**Instructions**
A: In the Senate funding article below, retype the passage that begins at the words "There was one" and ends after the words "billion from the budget.".
B: Condense the paragraph of the Senate funding article that begins "Democrats and Republicans alike seem determined" into two sentences, keeping its main facts.
C: Answer these questions using the Senate funding article:
(i) Until what date would the stopgap bill keep the federal government open?
(ii) How much would be cut from the U.S. Census Bureau?
(iii) In what year was the Commerce Department's "emergency steel loan" program established?

**Selected extract**
***

Senate passes short-term government-funding measure that includes some easy cuts

The Senate approved another stopgap budget bill Thursday that would keep the federal government open until April 8. The measure, which had already passed the House, is expected to be signed by President Obama on Friday.
The bill would cut $6 billion in federal spending. That makes twice this month that lawmakers from both parties have agreed to slash billions from the budget.
But the measure did not get Democrats and Republicans any closer to agreeing on a larger deal to fund the government through September, the end of the fiscal year.
It just puts three more weeks on the clock.
“Patience is wearing thin on both sides with these stopgaps,” said Sen. Charles E. Schumer (N.Y.), the Senate’s No. 3 Democrat. “All signs point to this being the last one. Three weeks should be enough to negotiate a final deal.”
On Thursday, however, there were reasons to think it would not be.
For one of those three weeks, Congress will be on recess. And the two sides began their key negotiations with an argument — over how they should negotiate.
Schumer said that House Republicans should make the next move, by offering a proposal that’s closer to what Democrats will accept.
Republicans said the opposite.
“I again implore the president and Senate Democrats to give us an offer,” House Majority Leader Eric Cantor (Va.) said in a statement. He continued: “We cannot continue to fund the government with a series of band-aids.”
There was one sign of progress Thursday: Senate Democratic leaders said that White House staff members and aides to Senate Majority Leader Harry M. Reid (D-Nev.) and House Speaker John A. Boehner (R-Ohio) held a late-afternoon meeting on Wednesday to talk about the budget.
It is considered the opening round between Democrats — who have tried to use government spending to spur the economy — and tea party-minded Republicans who think that government spending is holding the economy back and that the answer is deep cuts.
Democrats and Republicans alike seem determined to avoid a government shutdown: There is a high risk that the public will view that as incompetence. And, when under deadline pressure, both sides have shown that they can agree on billions in reductions. The last short-term measure, passed this month, would cut $4 billion from the budget.
“If you’ve got $10 billion [in cuts] in six weeks, we’ve been over-spending . . . since this took, really, no effort,” said Thomas A. Schatz of the watchdog group Citizens Against Government Waste. Of the cuts, he said, “these are things that they should have been doing all along.”
Among the cuts:
l $1.74 billion from the U.S. Census Bureau. This was money that had been allotted to fund the 2010 Census. Because there won’t be another census until 2020, the money is not needed this year.
l $48 million from an “emergency steel loan” program. This Commerce Department program was established in 1999 to provide loans to steel manufacturers during a time of trouble in the industry.

***

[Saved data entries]
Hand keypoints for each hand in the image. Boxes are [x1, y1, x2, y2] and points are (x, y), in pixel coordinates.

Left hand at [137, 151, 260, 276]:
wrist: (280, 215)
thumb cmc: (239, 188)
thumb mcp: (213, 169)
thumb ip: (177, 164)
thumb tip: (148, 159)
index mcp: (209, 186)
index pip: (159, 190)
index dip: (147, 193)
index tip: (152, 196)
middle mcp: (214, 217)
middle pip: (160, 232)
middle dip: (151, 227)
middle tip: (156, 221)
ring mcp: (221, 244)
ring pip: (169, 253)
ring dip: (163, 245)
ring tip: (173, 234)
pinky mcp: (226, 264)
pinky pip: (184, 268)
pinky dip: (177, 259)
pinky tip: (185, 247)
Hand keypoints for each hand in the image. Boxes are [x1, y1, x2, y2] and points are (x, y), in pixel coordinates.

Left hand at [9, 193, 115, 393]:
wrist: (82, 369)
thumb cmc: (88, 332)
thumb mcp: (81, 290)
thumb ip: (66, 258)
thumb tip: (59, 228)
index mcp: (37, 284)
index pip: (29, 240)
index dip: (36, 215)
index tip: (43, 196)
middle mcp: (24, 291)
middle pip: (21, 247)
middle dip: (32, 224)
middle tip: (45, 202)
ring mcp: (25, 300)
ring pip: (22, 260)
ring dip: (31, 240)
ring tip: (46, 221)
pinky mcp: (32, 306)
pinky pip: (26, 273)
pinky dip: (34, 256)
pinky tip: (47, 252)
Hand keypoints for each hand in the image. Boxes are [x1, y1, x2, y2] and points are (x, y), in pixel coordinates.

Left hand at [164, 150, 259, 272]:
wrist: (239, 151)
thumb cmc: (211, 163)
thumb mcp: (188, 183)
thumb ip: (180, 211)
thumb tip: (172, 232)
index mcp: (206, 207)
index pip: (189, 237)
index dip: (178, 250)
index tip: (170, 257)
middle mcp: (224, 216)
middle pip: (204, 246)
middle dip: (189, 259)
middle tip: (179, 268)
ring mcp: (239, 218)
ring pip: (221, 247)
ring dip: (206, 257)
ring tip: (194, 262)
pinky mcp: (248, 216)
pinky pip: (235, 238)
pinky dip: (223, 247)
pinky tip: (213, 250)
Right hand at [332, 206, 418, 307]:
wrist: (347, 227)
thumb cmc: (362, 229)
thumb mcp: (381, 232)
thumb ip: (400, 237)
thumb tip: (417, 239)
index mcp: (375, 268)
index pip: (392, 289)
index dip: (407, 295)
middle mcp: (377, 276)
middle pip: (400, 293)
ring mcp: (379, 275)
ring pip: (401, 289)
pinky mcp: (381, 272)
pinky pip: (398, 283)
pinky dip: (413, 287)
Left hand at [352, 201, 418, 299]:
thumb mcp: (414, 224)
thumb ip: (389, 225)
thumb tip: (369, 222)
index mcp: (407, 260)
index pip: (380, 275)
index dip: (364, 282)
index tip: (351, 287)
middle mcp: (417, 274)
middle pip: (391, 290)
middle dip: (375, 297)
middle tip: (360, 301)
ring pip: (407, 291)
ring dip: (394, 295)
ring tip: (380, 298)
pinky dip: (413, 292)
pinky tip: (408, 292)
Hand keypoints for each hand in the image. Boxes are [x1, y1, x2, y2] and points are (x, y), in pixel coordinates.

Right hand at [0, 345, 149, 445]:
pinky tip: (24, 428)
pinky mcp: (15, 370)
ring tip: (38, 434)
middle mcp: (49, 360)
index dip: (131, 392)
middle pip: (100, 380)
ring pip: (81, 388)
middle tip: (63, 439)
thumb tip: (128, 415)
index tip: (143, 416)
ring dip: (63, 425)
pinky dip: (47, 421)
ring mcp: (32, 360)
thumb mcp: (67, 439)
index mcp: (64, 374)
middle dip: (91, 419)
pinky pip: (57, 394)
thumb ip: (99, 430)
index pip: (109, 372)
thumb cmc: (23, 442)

***

**Results for the exercise**
A:
There was one sign of progress Thursday: Senate Democratic leaders said that White House staff members and aides to Senate Majority Leader Harry M. Reid (D-Nev.) and House Speaker John A. Boehner (R-Ohio) held a late-afternoon meeting on Wednesday to talk about the budget.
It is considered the opening round between Democrats — who have tried to use government spending to spur the economy — and tea party-minded Republicans who think that government spending is holding the economy back and that the answer is deep cuts.
Democrats and Republicans alike seem determined to avoid a government shutdown: There is a high risk that the public will view that as incompetence. And, when under deadline pressure, both sides have shown that they can agree on billions in reductions. The last short-term measure, passed this month, would cut $4 billion from the budget.

B: Both parties appear set on avoiding a government shutdown, which the public may see as incompetence. Facing deadlines, they have agreed on billions in cuts, and the previous short-term measure passed this month would cut $4 billion.

C:
(i) April 8
(ii) $1.74 billion
(iii) 1999